WHAT TO WORK ON: Repeat the records exactly, with one exception: no images.

INFORMATION:

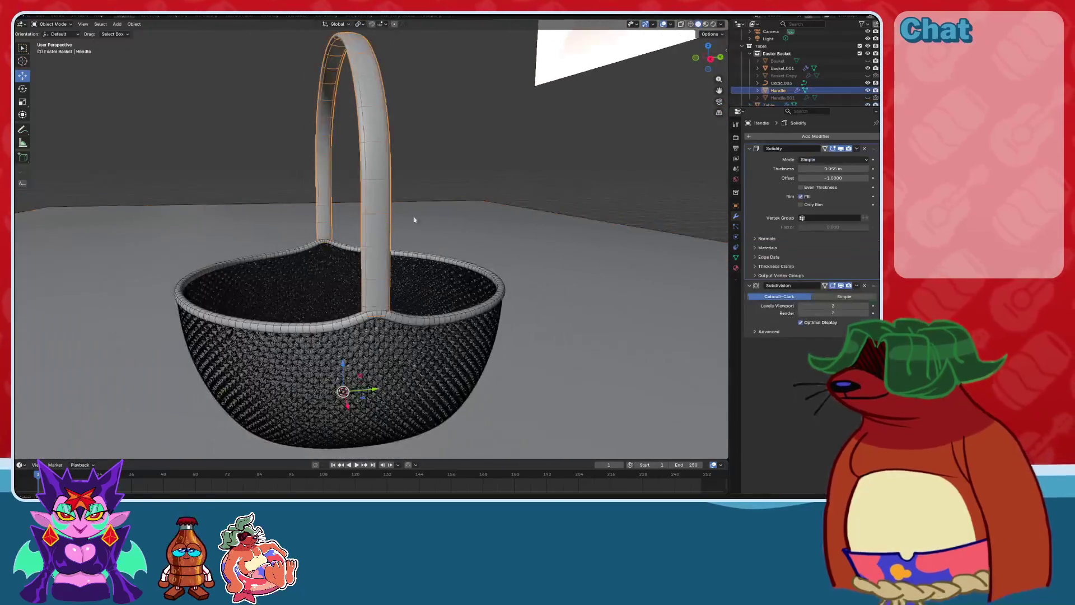
{"action": "mouse_move", "coordinate": [413, 220]}
{"action": "middle_mouse_down"}
{"action": "mouse_move", "coordinate": [376, 293]}
{"action": "mouse_move", "coordinate": [439, 307]}
{"action": "mouse_move", "coordinate": [441, 290]}
{"action": "middle_mouse_up"}
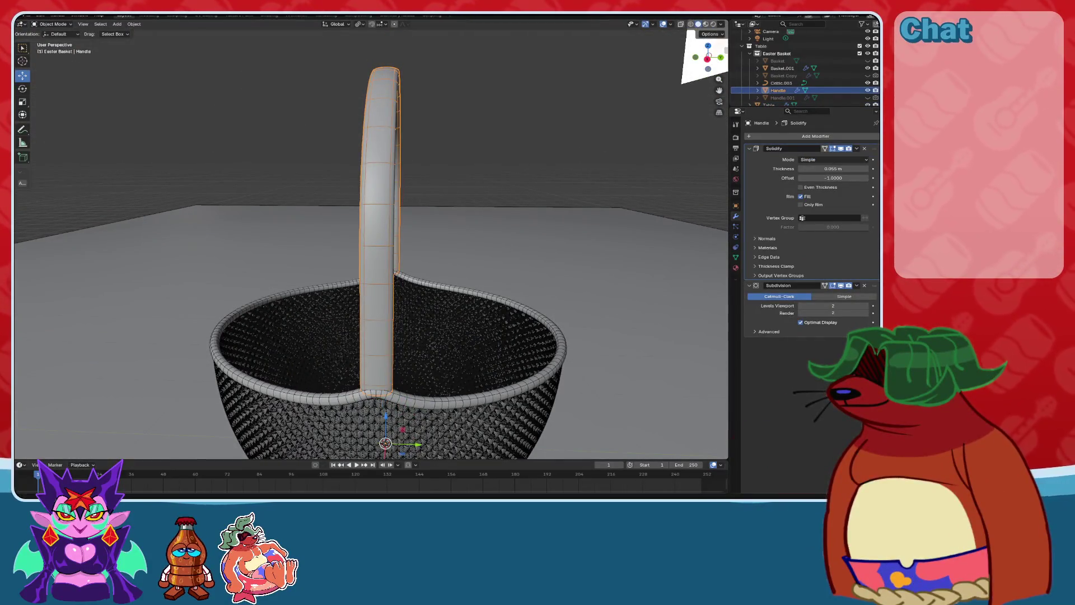
{"action": "middle_click_drag", "start_coordinate": [450, 377], "coordinate": [427, 394]}
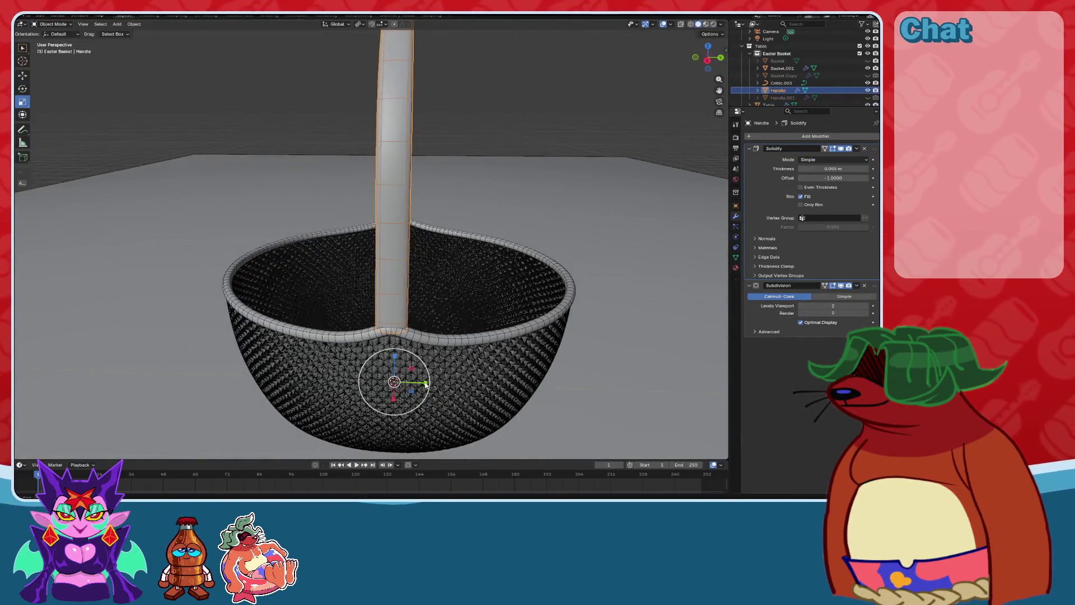
{"action": "left_click_drag", "start_coordinate": [426, 383], "coordinate": [412, 379]}
{"action": "mouse_move", "coordinate": [412, 380]}
{"action": "middle_mouse_down"}
{"action": "mouse_move", "coordinate": [475, 260]}
{"action": "mouse_move", "coordinate": [428, 264]}
{"action": "middle_mouse_up"}
{"action": "key", "text": "alt+a"}
Orbit around the basket and select the Celtic.003 weave to inspect it.
{"action": "scroll", "coordinate": [525, 270], "scroll_direction": "up", "scroll_amount": 5}
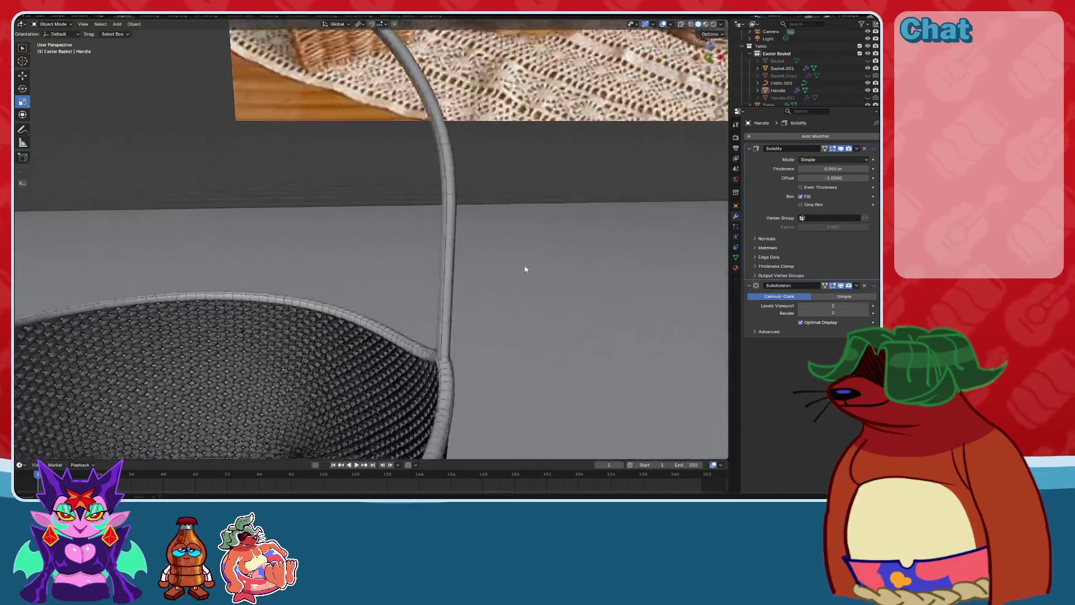
{"action": "scroll", "coordinate": [525, 269], "scroll_direction": "down", "scroll_amount": 5}
{"action": "middle_click_drag", "start_coordinate": [526, 270], "coordinate": [586, 271]}
{"action": "left_click", "coordinate": [439, 290]}
{"action": "middle_click_drag", "start_coordinate": [439, 291], "coordinate": [444, 354]}
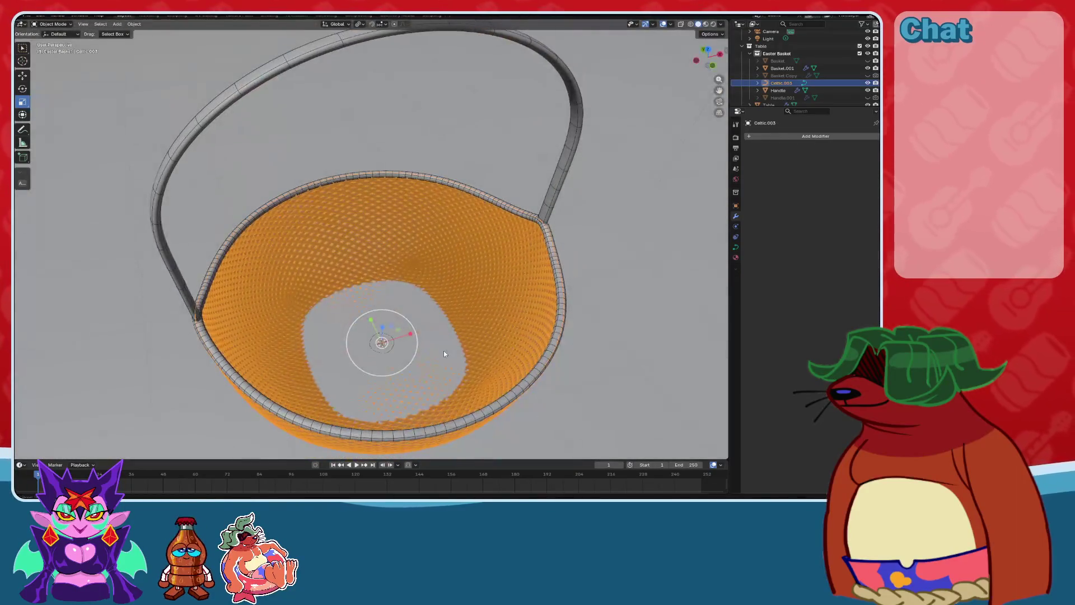
{"action": "scroll", "coordinate": [504, 324], "scroll_direction": "up", "scroll_amount": 6}
{"action": "mouse_move", "coordinate": [479, 311]}
{"action": "middle_mouse_down"}
{"action": "mouse_move", "coordinate": [516, 317]}
{"action": "mouse_move", "coordinate": [485, 256]}
{"action": "middle_mouse_up"}
{"action": "scroll", "coordinate": [516, 317], "scroll_direction": "down", "scroll_amount": 5}
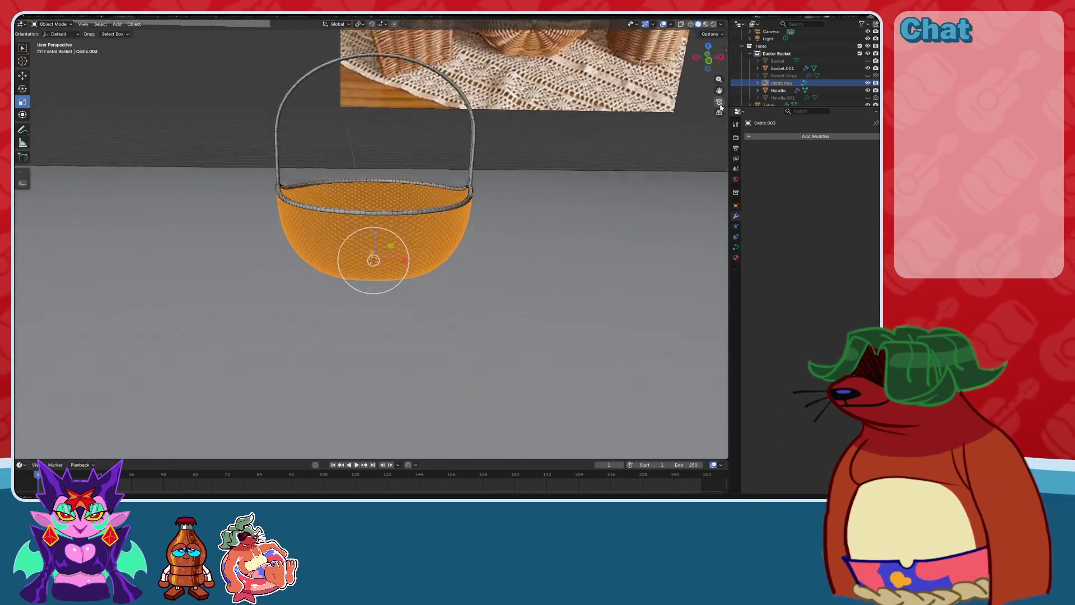
Switch to the camera view, render an image of the basket, and save with Ctrl+S.
{"action": "left_click", "coordinate": [720, 102]}
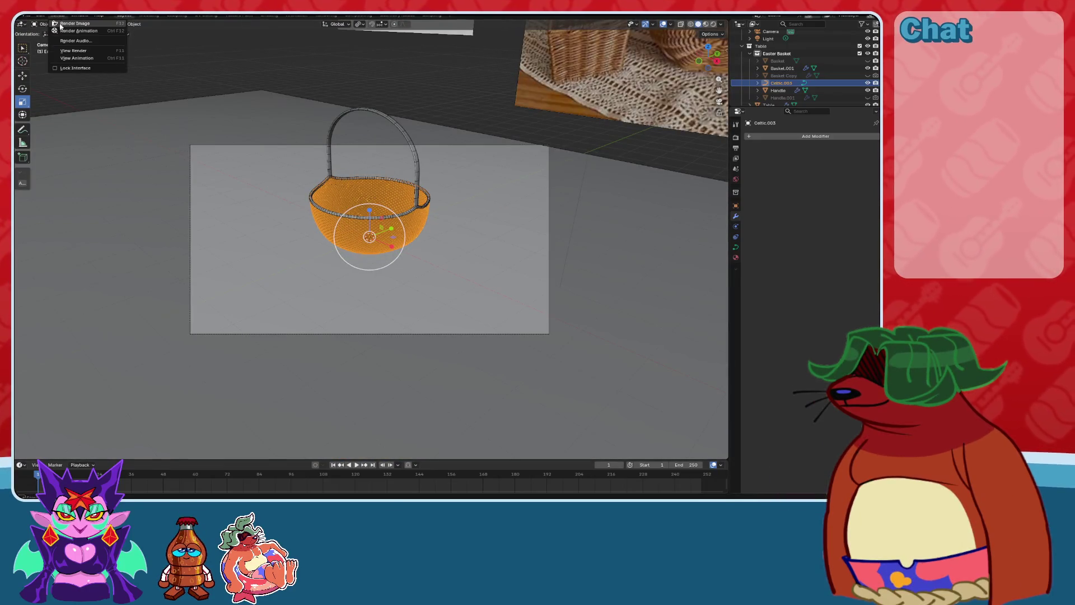
{"action": "left_click", "coordinate": [61, 24]}
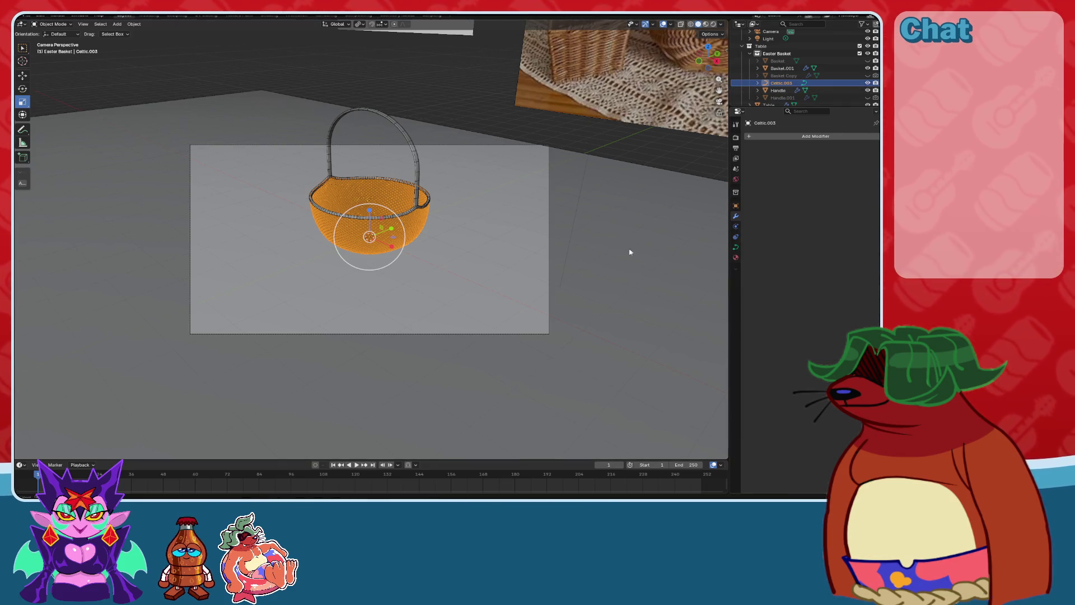
{"action": "left_click", "coordinate": [589, 141]}
{"action": "key", "text": "ctrl+s"}
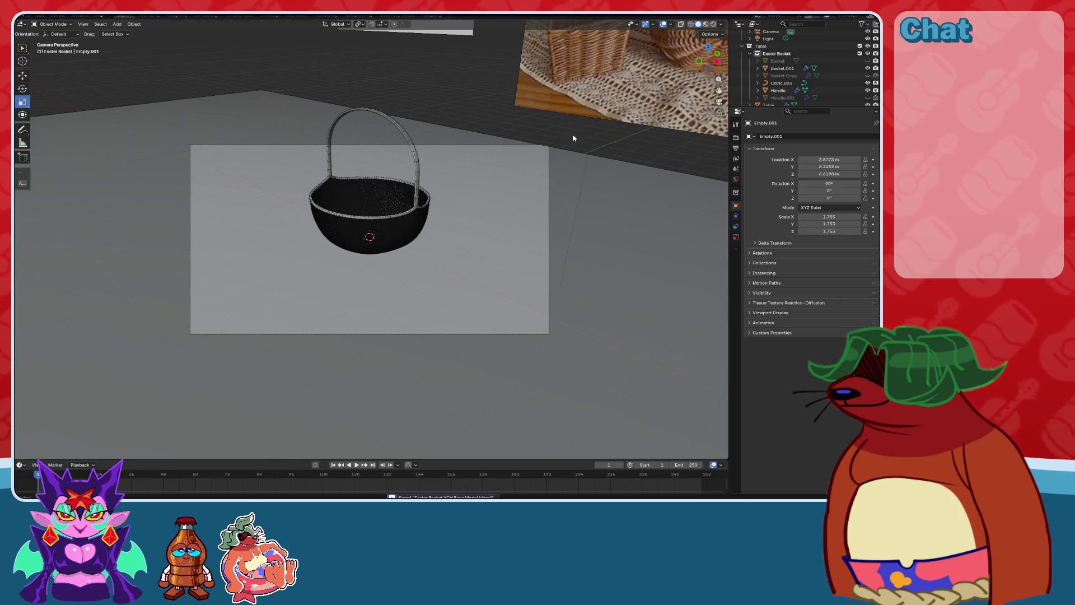
Render a still image of the basket from the Render settings.
{"action": "left_click", "coordinate": [736, 138]}
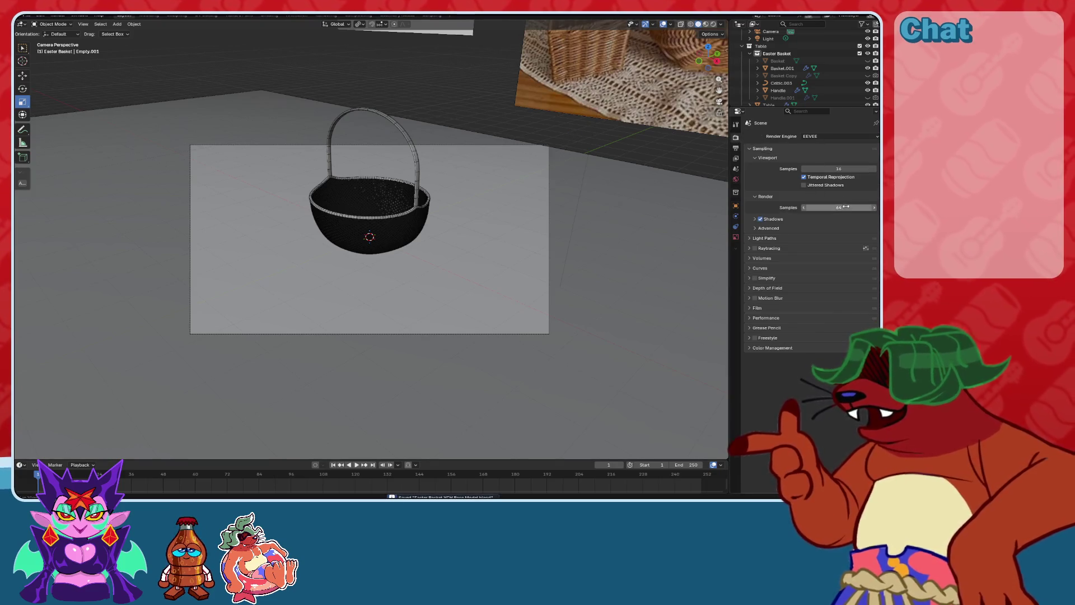
{"action": "left_click", "coordinate": [52, 17]}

RESPONSE TO THE TASK:
{"action": "mouse_move", "coordinate": [413, 220]}
{"action": "middle_mouse_down"}
{"action": "mouse_move", "coordinate": [376, 293]}
{"action": "mouse_move", "coordinate": [439, 307]}
{"action": "mouse_move", "coordinate": [441, 290]}
{"action": "middle_mouse_up"}
{"action": "middle_click_drag", "start_coordinate": [450, 377], "coordinate": [427, 394]}
{"action": "left_click_drag", "start_coordinate": [426, 383], "coordinate": [412, 379]}
{"action": "mouse_move", "coordinate": [412, 380]}
{"action": "middle_mouse_down"}
{"action": "mouse_move", "coordinate": [475, 260]}
{"action": "mouse_move", "coordinate": [428, 264]}
{"action": "middle_mouse_up"}
{"action": "key", "text": "alt+a"}
Orbit around the basket and select the Celtic.003 weave to inspect it.
{"action": "scroll", "coordinate": [525, 270], "scroll_direction": "up", "scroll_amount": 5}
{"action": "scroll", "coordinate": [525, 269], "scroll_direction": "down", "scroll_amount": 5}
{"action": "middle_click_drag", "start_coordinate": [526, 270], "coordinate": [586, 271]}
{"action": "left_click", "coordinate": [439, 290]}
{"action": "middle_click_drag", "start_coordinate": [439, 291], "coordinate": [444, 354]}
{"action": "scroll", "coordinate": [504, 324], "scroll_direction": "up", "scroll_amount": 6}
{"action": "mouse_move", "coordinate": [479, 311]}
{"action": "middle_mouse_down"}
{"action": "mouse_move", "coordinate": [516, 317]}
{"action": "mouse_move", "coordinate": [485, 256]}
{"action": "middle_mouse_up"}
{"action": "scroll", "coordinate": [516, 317], "scroll_direction": "down", "scroll_amount": 5}
Switch to the camera view, render an image of the basket, and save with Ctrl+S.
{"action": "left_click", "coordinate": [720, 102]}
{"action": "left_click", "coordinate": [61, 24]}
{"action": "left_click", "coordinate": [589, 141]}
{"action": "key", "text": "ctrl+s"}
Render a still image of the basket from the Render settings.
{"action": "left_click", "coordinate": [736, 138]}
{"action": "left_click", "coordinate": [52, 17]}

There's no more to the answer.